Estonians express an almost instinctive sense of national duty, something that many say stems from decades of painful occupation. "The concept of independence is fragile and sensitive and important in Estonia," says Mr. Viik.
From atop the Tallinn citadel of Toompea, a former Baroque palace that now houses the Estonian Parliament, one gets a good view of medieval Tallinn, encircled by towering walls. The city built it high under Swedish rule in the 1600s to protect itself from invaders. For more than 500 years, this forested country – the size of New Hampshire and Vermont combined – was up for grabs.
Nation after nation – Denmark, Sweden, Germany, Russia, the Soviet Union – had a turn at domination. Only once in those 500 years, from 1920 to 1940, did Estonians consider Tallinn their own capital.
"War and occupation and Stalinist terror is what really influenced the attitudes," says Olaf Mertelsmann, professor of contemporary history at the University of Tartu in Estonia. "This is why independence is sometimes glorified."
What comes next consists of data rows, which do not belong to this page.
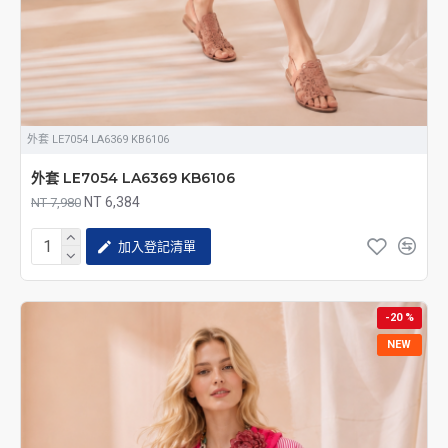
外套 LE7054 LA6369 KB6106
外套 LE7054 LA6369 KB6106
NT 6,384
NT 7,980
加入登記清單
-20 %
NEW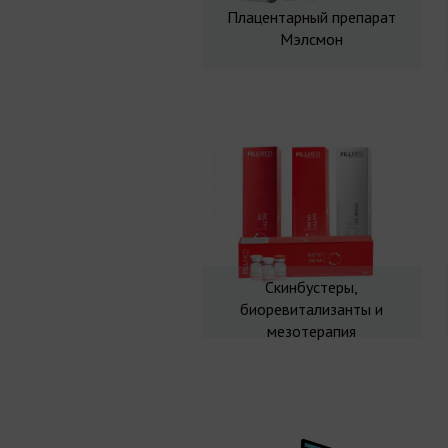
Плацентарный препарат
Мэлсмон
Скинбустеры,
биоревитализанты и
мезотерапия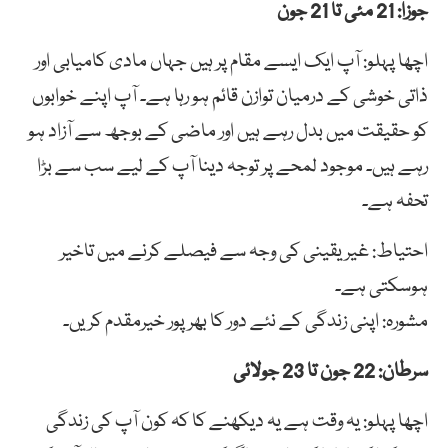
جوزا: 21 مئی تا 21 جون
اچھا پہلو: آپ ایک ایسے مقام پر ہیں جہاں مادی کامیابی اور
ذاتی خوشی کے درمیان توازن قائم ہو رہا ہے۔ آپ اپنے خوابوں
کو حقیقت میں بدل رہے ہیں اور ماضی کے بوجھ سے آزاد ہو
رہے ہیں۔ موجود لمحے پر توجہ دینا آپ کے لیے سب سے بڑا
تحفہ ہے۔
احتیاط: غیر یقینی کی وجہ سے فیصلے کرنے میں تاخیر
ہوسکتی ہے۔
مشورہ: اپنی زندگی کے نئے دور کا بھرپور خیرمقدم کریں۔
سرطان: 22 جون تا 23 جولائی
اچھا پہلو: یہ وقت ہے یہ دیکھنے کا کہ کون آپ کی زندگی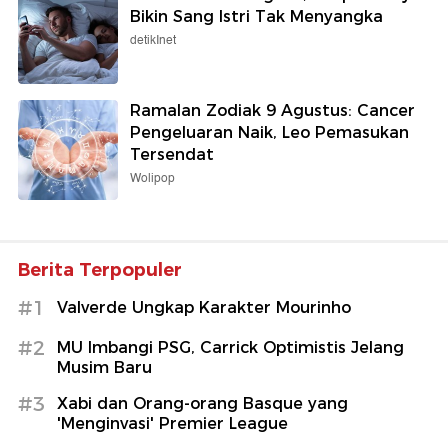
Bikin Sang Istri Tak Menyangka
detikInet
Ramalan Zodiak 9 Agustus: Cancer
Pengeluaran Naik, Leo Pemasukan
Tersendat
Wolipop
Berita Terpopuler
#1
Valverde Ungkap Karakter Mourinho
#2
MU Imbangi PSG, Carrick Optimistis Jelang
Musim Baru
#3
Xabi dan Orang-orang Basque yang
'Menginvasi' Premier League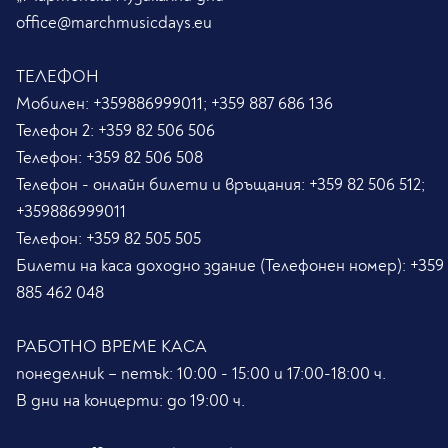
office@marchmusicdays.eu
ТЕЛЕФОН
Мобилен:
+359886999011; +359 887 686 136
Телефон 2:
+359 82 506 506
Телефон:
+359 82 506 508
Телефон - онлайн билети и връщания:
+359 82 506 512;
+359886999011
Телефон:
+359 82 505 505
Билети на каса доходно здание (Телефонен номер):
+359
885 462 048
РАБОТНО ВРЕМЕ КАСА
понеделник – петък: 10:00 - 15:00 и 17:00-18:00 ч.
В дни на концерти: до 19:00 ч.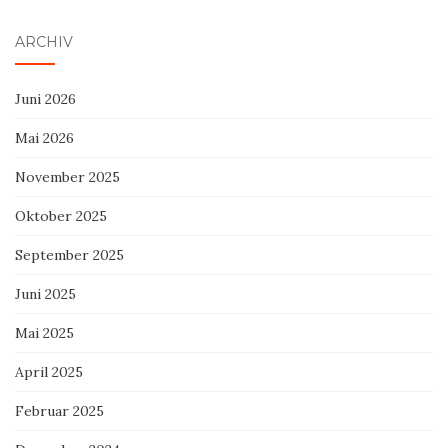
ARCHIV
Juni 2026
Mai 2026
November 2025
Oktober 2025
September 2025
Juni 2025
Mai 2025
April 2025
Februar 2025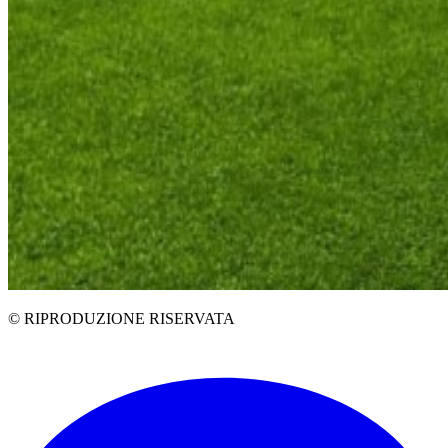
© RIPRODUZIONE RISERVATA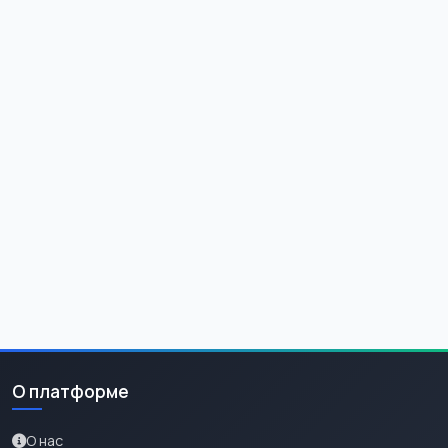
О платформе
О нас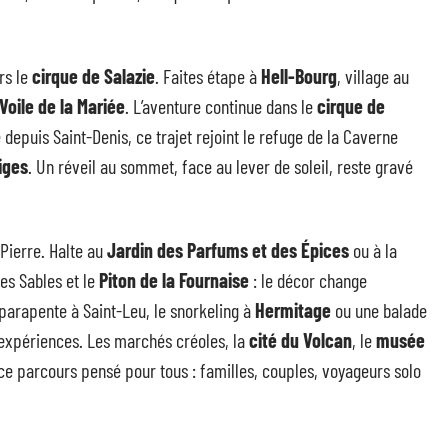
rs le
cirque de Salazie
. Faites étape à
Hell-Bourg
, village au
oile de la Mariée
. L’aventure continue dans le
cirque de
depuis Saint-Denis, ce trajet rejoint le refuge de la Caverne
iges
. Un réveil au sommet, face au lever de soleil, reste gravé
-Pierre. Halte au
Jardin des Parfums et des Épices
ou à la
des Sables et le
Piton de la Fournaise
: le décor change
 parapente à Saint-Leu, le snorkeling à
Hermitage
ou une balade
d’expériences. Les marchés créoles, la
cité du Volcan
, le
musée
ce parcours pensé pour tous : familles, couples, voyageurs solo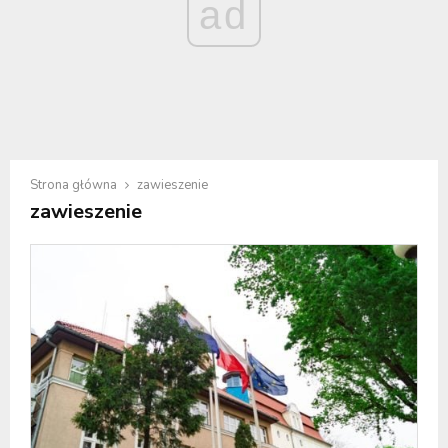
ad
Strona główna
zawieszenie
zawieszenie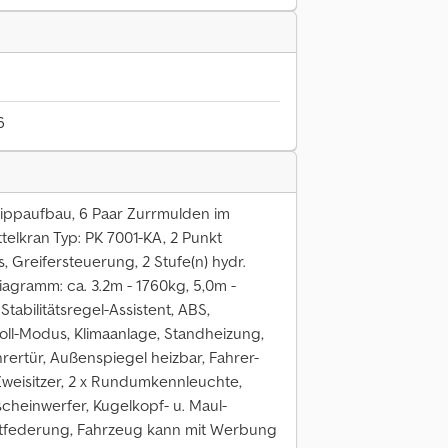
6
Kippaufbau, 6 Paar Zurrmulden im
elkran Typ: PK 7001-KA, 2 Punkt
s, Greifersteuerung, 2 Stufe(n) hydr.
iagramm: ca. 3.2m - 1760kg, 5,0m -
tabilitätsregel-Assistent, ABS,
oll-Modus, Klimaanlage, Standheizung,
hrertür, Außenspiegel heizbar, Fahrer-
Zweisitzer, 2 x Rundumkennleuchte,
cheinwerfer, Kugelkopf- u. Maul-
ttfederung, Fahrzeug kann mit Werbung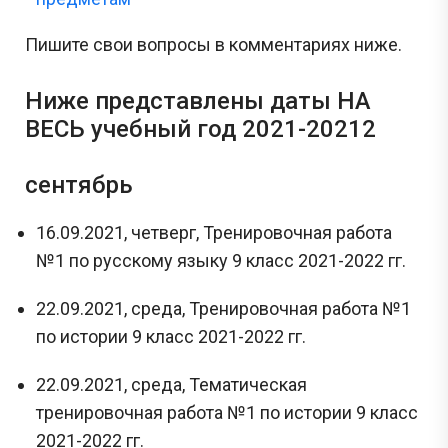
Пишите свои вопросы в комментариях ниже.
Ниже представлены даты НА
ВЕСЬ учебный год 2021-20212
сентябрь
16.09.2021, четверг, Тренировочная работа
№1 по русскому языку 9 класс 2021-2022 гг.
22.09.2021, среда, Тренировочная работа №1
по истории 9 класс 2021-2022 гг.
22.09.2021, среда, Тематическая
тренировочная работа №1 по истории 9 класс
2021-2022 гг.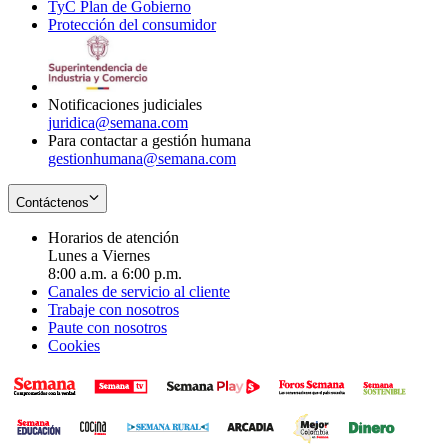
TyC Plan de Gobierno
in
new
Opens
window
Protección del consumidor
new
window
in
Opens
window
new
in
window
new
window
Notificaciones judiciales
juridica@semana.com
Para contactar a gestión humana
gestionhumana@semana.com
Contáctenos
Horarios de atención
Lunes a Viernes
8:00 a.m. a 6:00 p.m.
Canales de servicio al cliente
Trabaje con nosotros
Paute con nosotros
Cookies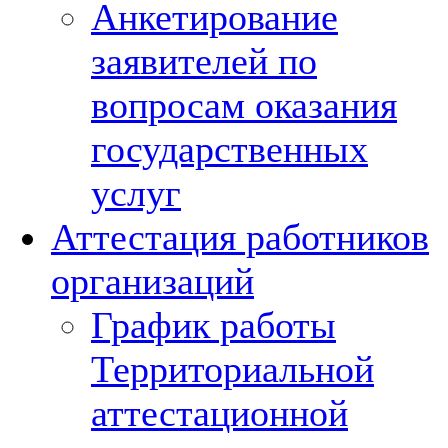
Анкетирование
заявителей по
вопросам оказания
государственных
услуг
Аттестация работников
организаций
График работы
Территориальной
аттестационной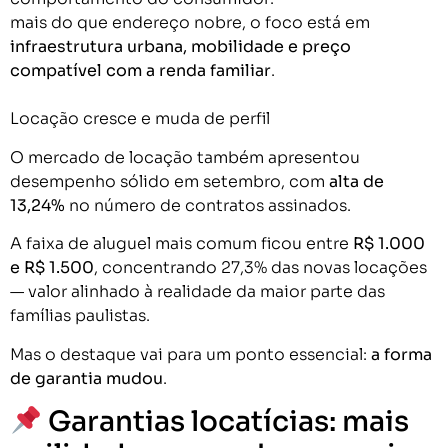
mais do que endereço nobre, o foco está em
infraestrutura urbana, mobilidade e preço
compatível com a renda familiar
.
Locação cresce e muda de perfil
O mercado de locação também apresentou
desempenho sólido em setembro, com
alta de
13,24%
no número de contratos assinados.
A faixa de aluguel mais comum ficou entre
R$ 1.000
e R$ 1.500
, concentrando 27,3% das novas locações
— valor alinhado à realidade da maior parte das
famílias paulistas.
Mas o destaque vai para um ponto essencial:
a forma
de garantia mudou
.
Garantias locatícias: mais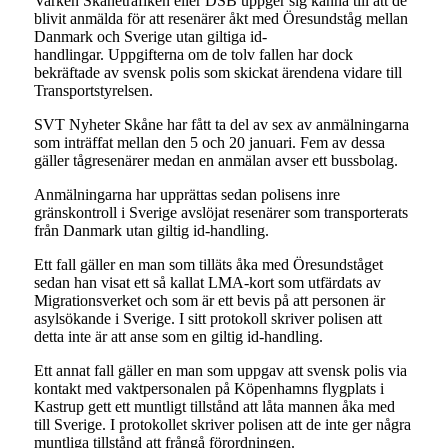
Varken Skånetrafiken eller DSB uppger sig känna till att de
blivit anmälda för att resenärer åkt med Öresundståg mellan
Danmark och Sverige utan giltiga id-
handlingar. Uppgifterna om de tolv fallen har dock
bekräftade av svensk polis som skickat ärendena vidare till
Transportstyrelsen.
SVT Nyheter Skåne har fått ta del av sex av anmälningarna
som inträffat mellan den 5 och 20 januari. Fem av dessa
gäller tågresenärer medan en anmälan avser ett bussbolag.
Anmälningarna har upprättas sedan polisens inre
gränskontroll i Sverige avslöjat resenärer som transporterats
från Danmark utan giltig id-handling.
Ett fall gäller en man som tilläts åka med Öresundståget
sedan han visat ett så kallat LMA-kort som utfärdats av
Migrationsverket och som är ett bevis på att personen är
asylsökande i Sverige. I sitt protokoll skriver polisen att
detta inte är att anse som en giltig id-handling.
Ett annat fall gäller en man som uppgav att svensk polis via
kontakt med vaktpersonalen på Köpenhamns flygplats i
Kastrup gett ett muntligt tillstånd att låta mannen åka med
till Sverige. I protokollet skriver polisen att de inte ger några
muntliga tillstånd att frångå förordningen.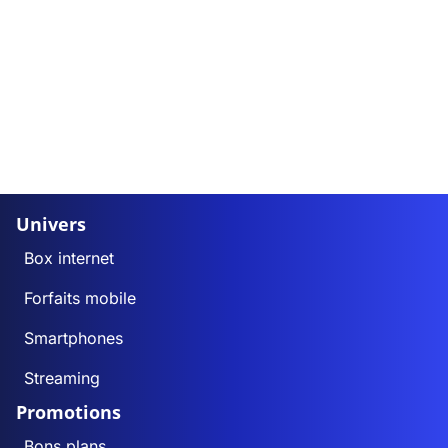
Univers
Box internet
Forfaits mobile
Smartphones
Streaming
Promotions
Bons plans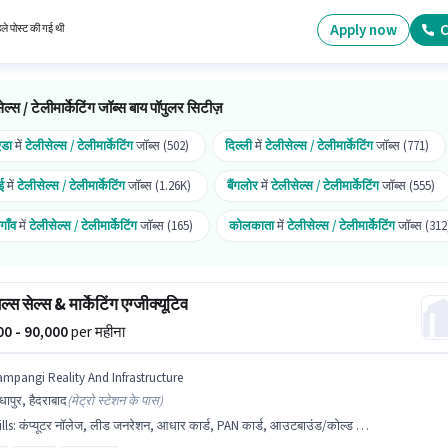
Incentives सैलरी उपलब्ध है। इस नौकरी के लिए 10वीं से नीचे योग्यता वाले उम्मीदवार आवेदन कर सकते हैं। हि
ता को वरीयता दी जाएगी।
Apply now
C
हले पोस्ट की गई थी
ेल्स / टेलीमार्केटिंग जॉब्स बाय पॉपुलर सिटीज़
एडा
में
टेलीसेल्स / टेलीमार्केटिंग
जॉब्स (502)
दिल्ली
में
टेलीसेल्स / टेलीमार्केटिंग
जॉब्स (771)
ई
में
टेलीसेल्स / टेलीमार्केटिंग
जॉब्स (1.26K)
बैंगलोर
में
टेलीसेल्स / टेलीमार्केटिंग
जॉब्स (555)
गाँव
में
टेलीसेल्स / टेलीमार्केटिंग
जॉब्स (165)
कोलकाता
में
टेलीसेल्स / टेलीमार्केटिंग
जॉब्स (312
ेटर नोएडा
में
टेलीसेल्स / टेलीमार्केटिंग
जॉब्स (61)
इंदौर
में
टेलीसेल्स / टेलीमार्केटिंग
जॉब्स (274)
ल्स सेल्स & मार्केटिंग एग्जीक्यूटिव
 मुंबई
में
टेलीसेल्स / टेलीमार्केटिंग
जॉब्स (267)
000 - 90,000
per महीना
ampangi Reality And Infrastructure
धापुर, हैदराबाद
(
मेट्रो स्टेशन के पास
)
lls
:
कंप्यूटर नॉलेज, लीड जनरेशन, आधार कार्ड, PAN कार्ड, आउटबाउंड/कोल्ड कॉलिंग, कम्युनिकेशन स्किल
To be certain, Estonia has a long road ahead. The latest global economic crisis hit hard. One in 10 people is unemployed. One-fifth of the population lives in poverty, and tensions remain high with the 300,000 ethnic Russians – one-third of the population – living in Estonia. How to integrate them remains a quandary. Yet Estonia does not want to spend its way to prosperity.
"Conservatism has always been a common feature for us," says Ligi, the finance minister. By the end of 2010, its budget deficit dropped to 1.7 percent of gross domestic product, well below the EU's 3 percent limit. (By comparison, Ireland and Greece had deficits of more than 14 percent of GDP.) Estonia's economy is predicted to grow by 5 percent this year.
"In many ways," says Professor Mertelsmann, "it is the West that has to learn from the East, and not the other way around."